For this particular task (building the Tetris game) we used approximately 1000 input tokens and 3500 output tokens.
For each additional iteration, we estimate an additional 1,500 tokens per additional round. Here is the total cost incurred for the model:
| Model | Total cost | Result |
|---|---|---|
| DeepSeek V3.2 | ~$0.005 | The game cannot be played |
| GPT-5.2 | ~$0.07 | Playable, but impoverished user experience |
| Close job 4.5 | ~$0.09 | Playable and good service |
| GPT-5.2 Pro | ~$0.41 | Playable, but impoverished user experience |
# To go
Based on my experience creating this game, For everyday coding tasks, I would stick with the Opus 4.5.

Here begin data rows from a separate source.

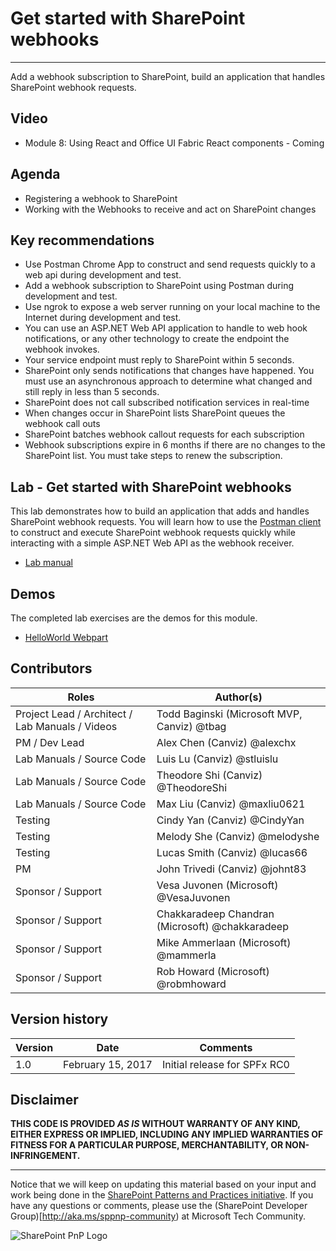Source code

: # Get started with SharePoint webhooks #

----------

Add a webhook subscription to SharePoint, build an application that handles SharePoint webhook requests.

## Video ##
- Module 8: Using React and Office UI Fabric React components - Coming

## Agenda ##
- Registering a webhook to SharePoint
- Working with the Webhooks to receive and act on SharePoint changes

## Key recommendations ##
- Use Postman Chrome App to construct and send requests quickly to a web api during development and test.
- Add a webhook subscription to SharePoint using Postman during development and test.
- Use ngrok to expose a web server running on your local machine to the Internet during development and test.
- You can use an ASP.NET Web API application to handle to web hook notifications, or any other technology to create the endpoint the webhook invokes.
- Your service endpoint must reply to SharePoint within 5 seconds.
- SharePoint only sends notifications that changes have happened.  You must use an asynchronous approach to determine what changed and still reply in less than 5 seconds.
- SharePoint does not call subscribed notification services in real-time
- When changes occur in SharePoint lists SharePoint queues the webhook call outs
- SharePoint batches webhook callout requests for each subscription
- Webhook subscriptions expire in 6 months if there are no changes to the SharePoint list.  You must take steps to renew the subscription.

## Lab - Get started with SharePoint webhooks ##
This lab demonstrates how to build an application that adds and handles SharePoint webhook requests. You will learn how to use the [Postman client](https://www.getpostman.com/) to construct and execute SharePoint webhook requests quickly while interacting with a simple ASP.NET Web API as the webhook receiver.

- [Lab manual](./Lab.md)

## Demos ##
The completed lab exercises are the demos for this module. 

- [HelloWorld Webpart](./Demos/SPWebhooksReceiver)

## Contributors ##

| Roles                                    			| Author(s)                                			|
| -------------------------------------------------	| ------------------------------------------------- |
| Project Lead / Architect / Lab Manuals / Videos   | Todd Baginski (Microsoft MVP, Canviz) @tbag		|
| PM / Dev Lead                            			| Alex Chen (Canviz) @alexchx  						|
| Lab Manuals / Source Code                			| Luis Lu (Canviz) @stluislu   						|
| Lab Manuals / Source Code                			| Theodore Shi (Canviz) @TheodoreShi				|
| Lab Manuals / Source Code                			| Max Liu (Canviz) @maxliu0621 						|
| Testing                                  			| Cindy Yan (Canviz) @CindyYan     					|
| Testing                                  			| Melody She (Canviz) @melodyshe   					|
| Testing                                  			| Lucas Smith (Canviz) @lucas66   					|
| PM                                       			| John Trivedi (Canviz) @johnt83      				|
| Sponsor / Support                        			| Vesa Juvonen (Microsoft) @VesaJuvonen   			|
| Sponsor / Support                        			| Chakkaradeep Chandran (Microsoft) @chakkaradeep   |
| Sponsor / Support                        			| Mike Ammerlaan (Microsoft) @mammerla         		|
| Sponsor / Support                        			| Rob Howard (Microsoft) @robmhoward      			|

## Version history ##

| Version | Date          		| Comments                     |
| ------- | ------------------- | ---------------------------- |
| 1.0     | February 15, 2017 	| Initial release for SPFx RC0 |

## Disclaimer ##
**THIS CODE IS PROVIDED *AS IS* WITHOUT WARRANTY OF ANY KIND, EITHER EXPRESS OR IMPLIED, INCLUDING ANY IMPLIED WARRANTIES OF FITNESS FOR A PARTICULAR PURPOSE, MERCHANTABILITY, OR NON-INFRINGEMENT.**

----------

Notice that we will keep on updating this material based on your input and work being done in the [SharePoint Patterns and Practices initiative](http://aka.ms/sppnp). If you have any questions or comments, please use the (SharePoint Developer Group)[http://aka.ms/sppnp-community) at Microsoft Tech Community.

![SharePoint PnP Logo](https://devofficecdn.azureedge.net/media/Default/PnP/sppnp.png)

Although GPT-5.2 is cheaper than Opus 4.5, I personally wouldn’t exploit it for coding because the iterations required to get the same result would likely result in spending the same amount of money.
However, the DeepSeek V3.2 is much cheaper than the other models on this list.
If you’re a developer on a budget and have time to debug, you’ll still save money even if it takes you more than 10 tries to get the code working.
I was surprised that GPT 5.2 Pro wasn’t able to produce a working game the first time, as it took about 6 minutes to come up with the buggy code. After all, this is OpenAI’s flagship model, and Tetris should be a relatively basic task.
However, GPT-5.2 Pro’s strengths lie in mathematics and science and are specifically designed to solve problems that do not rely on pattern recognition from training data. Perhaps this model is overworked for basic, everyday coding tasks and should instead be used when building something complicated and requiring a novel architecture.
Practical conclusion from this experiment:
- Opus 4.5 is best for everyday coding tasks.
- DeepSeek V3.2 is a budget alternative that provides reasonable performance, although it does require some debugging effort to achieve the desired result.
- GPT-5.2 (Standard) didn’t perform as well as Opus 4.5, while GPT-5.2 (Pro) is probably better suited for complicated reasoning than quick coding tasks like this.
You can repeat this test using the hint I shared above, and ecstatic coding!
Natasha Selvaraj is a self-taught data analyst with a passion for writing. Natasha writes about everything related to data science, she is a true master of all things related to data. You can connect with her LinkedIn or check it out YouTube channel.